En plein cœur de l’Andalousie intérieure, loin du tumulte des grandes capitales touristiques ou des plages fréquentées, il existe des lieux qui murmurent l’histoire plutôt qu’ils ne la proclament. C’est le cas du Museo de la Ciudad de Antequera, le musée municipal d’Antequera, véritable écrin discret et somptueux que l’on découvre comme un secret bien gardé. Installé dans l’élégant palais de Nájera, bâtiment baroque du XVIIIe siècle, le musée séduit d’emblée par son architecture et par son patio lumineux, ses escaliers nobles, ses plafonds travaillés. Le visiteur est immédiatement plongé dans une atmosphère hors du temps, avec un cadre majestueux qui n’est pas qu’un décor, car il prépare à un véritable voyage à travers les civilisations qui ont façonné Antequera.
Le musée a été conçu comme une traversée chronologique. De la préhistoire à l’époque moderne, chaque salle raconte un chapitre de la mémoire andalouse. Antequera, carrefour stratégique depuis l’Antiquité, se raconte. La ville, qui fut ibérique, romaine, musulmane puis chrétienne, trouve dans ce magnifique musée gratuit le garant des traces du passé, avec une cohérence remarquable.
La ville millénaire se révèle avec ses multiples trésors archéologiques. La collection archéologique est l’une des grandes fiertés du musée. On y découvre des sculptures romaines, des mosaïques, des inscriptions, des céramiques. Chaque pièce témoigne de la richesse culturelle de l’ancienne Antikaria. Le regard s’attarde sur des fragments de statues, des stèles funéraires, des objets du quotidien qui rapprochent soudain ces peuples lointains de notre présent. Les salles consacrées à la période romaine sont particulièrement impressionnantes. On y ressent la prospérité de la ville antique, alors carrefour commercial sous la Bétique, son raffinement et son rôle dans le réseau urbain de la Bétique. Les éclairages soignés mettent en valeur la pierre, le marbre, la texture du temps lui-même.
Mais le musée ne se limite pas à l’archéologie, car au premier étage se loge un espace magnifique dédié aux peintures sacrées, abritant d’incroyables chefs-d’œuvre espagnols. On y découvre une collection picturale qui surprend par sa qualité. Parmi les œuvres religieuses, certaines toiles évoquent la grande tradition mystique espagnole. Les amateurs d’art reconnaîtront l’influence de maîtres comme Francisco de Zurbarán, dont la spiritualité austère et lumineuse semble flotter dans les salles. Plus loin, la présence d’œuvres associées à Francisco de Goya rappelle combien l’art espagnol sait mêler ferveur religieuse, humanité et modernité naissante. Ces peintures créent un contraste émouvant avec les vestiges antiques, car ici, la foi, la lumière et la couleur prennent le relais de la pierre.
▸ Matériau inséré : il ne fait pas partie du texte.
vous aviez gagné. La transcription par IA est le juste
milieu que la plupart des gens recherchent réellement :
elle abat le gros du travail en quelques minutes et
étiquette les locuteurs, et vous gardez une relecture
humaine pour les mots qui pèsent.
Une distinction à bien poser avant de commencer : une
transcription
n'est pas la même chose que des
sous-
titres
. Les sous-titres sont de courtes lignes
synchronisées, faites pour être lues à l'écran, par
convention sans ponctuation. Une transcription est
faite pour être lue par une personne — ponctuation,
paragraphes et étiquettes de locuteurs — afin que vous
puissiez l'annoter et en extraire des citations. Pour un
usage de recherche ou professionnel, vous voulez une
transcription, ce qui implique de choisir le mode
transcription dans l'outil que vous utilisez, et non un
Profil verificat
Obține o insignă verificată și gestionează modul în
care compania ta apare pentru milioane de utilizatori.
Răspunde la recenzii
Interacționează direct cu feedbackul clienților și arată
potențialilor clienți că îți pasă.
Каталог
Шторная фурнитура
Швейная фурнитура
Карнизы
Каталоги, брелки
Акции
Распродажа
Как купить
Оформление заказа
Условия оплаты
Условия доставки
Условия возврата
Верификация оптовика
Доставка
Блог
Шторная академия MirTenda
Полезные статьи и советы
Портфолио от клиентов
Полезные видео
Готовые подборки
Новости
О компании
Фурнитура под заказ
Ce qui frappe surtout, c’est l’atmosphère du lieu, dans un musée qui se veut intime et à hauteur d’homme. Le musée d’Antequera n’écrase jamais le visiteur, il l’accompagne. On circule lentement, presque en confidence, dans des salles qui invitent à la contemplation. La muséographie élégante laisse respirer les œuvres. Chaque objet semble avoir trouvé son juste silence, entre lumière et obscurité. Depuis certaines fenêtres, la lumière andalouse filtre doucement et caresse les murs épais du palais. On se souvient alors que l’on est dans une ville blanche, entre oliveraies et montagnes, où le temps conserve encore une douceur ancienne.
Visiter ce musée, c’est comprendre Antequera autrement, cher lecteur. C’est une halte essentielle pour les amoureux de l’Andalousie. Derrière ses églises, ses dolmens et ses places paisibles se cache une histoire dense que le musée révèle avec intelligence et poésie. C’est une étape incontournable pour les francophones curieux de l’âme andalouse, un lieu où l’on ressent à la fois la grandeur du passé et la délicatesse du présent. Le Museo de la Ciudad de Antequera n’est pas un musée spectaculaire, il est mieux que cela. Il est profondément humain, et l’on en ressort, cher lecteur, avec l’impression d’avoir conversé avec des siècles entiers et d’avoir touché, le temps d’une visite, le cœur discret de l’Andalousie.